Rebecca was born in Saffron Walden, Essex, the illegitimate son of Italian-born decorative painter Biagio Rebecca (1735–1808). Rebecca had property in London's Leicester Square from 1825 to 1827, but many of his buildings were built in the seaside town of Worthing in Sussex and he is credited as being the town's principal Georgian architect.

In Worthing, Rebecca designed St. Paul's Chapel of Ease (now St. Paul's Church), Beach House and 19-20 Marine Parade, which housed Stafford's Marine Library in the 19th century. 19 Marine Parade was known as Rebecca House as it was believed that the architect himself stayed in the building. Rebecca was also the architect of Worthing's Royal Baths (now demolished) and several other buildings around the town. The Royal Sea House in Worthing, later the Royal Hotel, with Ionic columns and pilasters was rebuilt to Rebecca's designs in 1829 (and destroyed by fire in 1901).

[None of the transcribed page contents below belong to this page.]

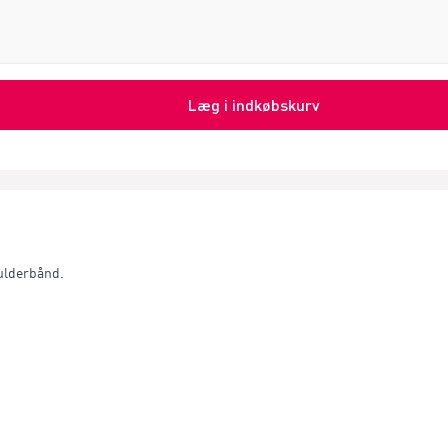
Læg i indkøbskurv
kulderbånd.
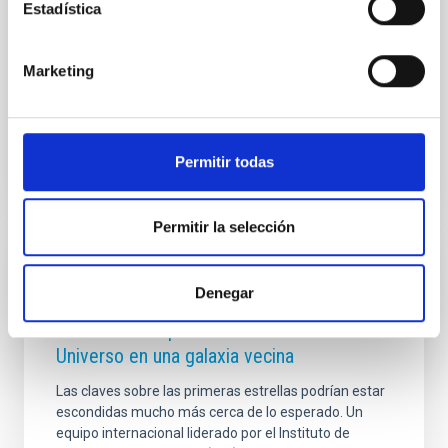
Estadística
y el Observatorio del Roque de los Muchachos (ORM)
en La Palma—, asegurando su conectividad ante
cualquier contingencia técnica o ambiental. El logro
Marketing
ha sido fruto de un trabajo conjunto con RedIRIS y la
Fecha de publicación
20/07/2026 - 17:25:53
Permitir todas
Permitir la selección
NOTA DE PRENSA
Denegar
El Gran Telescopio Canarias encuentra
rastros de las primeras estrellas del
Universo en una galaxia vecina
Las claves sobre las primeras estrellas podrían estar
escondidas mucho más cerca de lo esperado. Un
equipo internacional liderado por el Instituto de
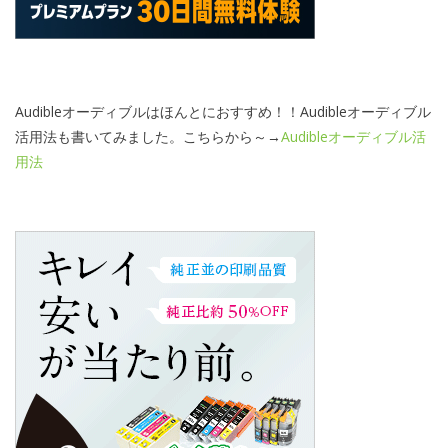
Audibleオーディブルはほんとにおすすめ！！Audibleオーディブル
活用法も書いてみました。こちらから～→
Audibleオーディブル活
用法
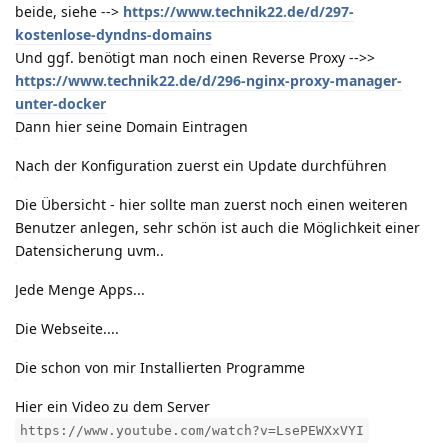
beide, siehe -->
https://www.technik22.de/d/297-
kostenlose-dyndns-domains
Und ggf. benötigt man noch einen Reverse Proxy -->>
https://www.technik22.de/d/296-nginx-proxy-manager-
unter-docker
Dann hier seine Domain Eintragen
Nach der Konfiguration zuerst ein Update durchführen
Die Übersicht - hier sollte man zuerst noch einen weiteren
Benutzer anlegen, sehr schön ist auch die Möglichkeit einer
Datensicherung uvm..
Jede Menge Apps...
Die Webseite....
Die schon von mir Installierten Programme
Hier ein Video zu dem Server
https://www.youtube.com/watch?v=LsePEWXxVYI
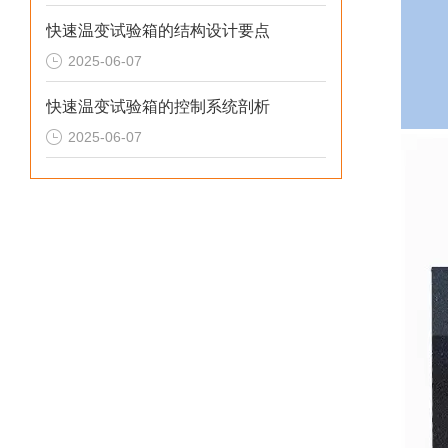
快速温变试验箱的结构设计要点
2025-06-07
快速温变试验箱的控制系统剖析
2025-06-07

Rebecca designed Castle Goring at Goring-by-Sea for Sir Bysshe Shelley, 1st Baronet. Howard Colvin called the house "an extraordinary fantasy, suavely neo-classical on one side and romantically castellated on the other". Around 1813–16 Rebecca designed the facade of Knebworth House, Hertfordshire, for Mrs Bulwer-Lytton. Also in the 1820s he restored Penshurst Place, Kent, in Tudor Gothic style, and it was probably to Rebecca's designs that Sir John Shelley Sidney rebuilt the Sidney Chapel.

Around 1820, Buckingham House (originally 'Buckinghams' or 'Buckingham Place') in Shoreham-by-Sea in West Sussex was rebuilt to John Rebecca's designs. Its grounds are now Buckingham Park, but the house itself lies in ruins.

The Old Rectory at the village of Crowell, Oxfordshire was designed by Rebecca and built in 1822.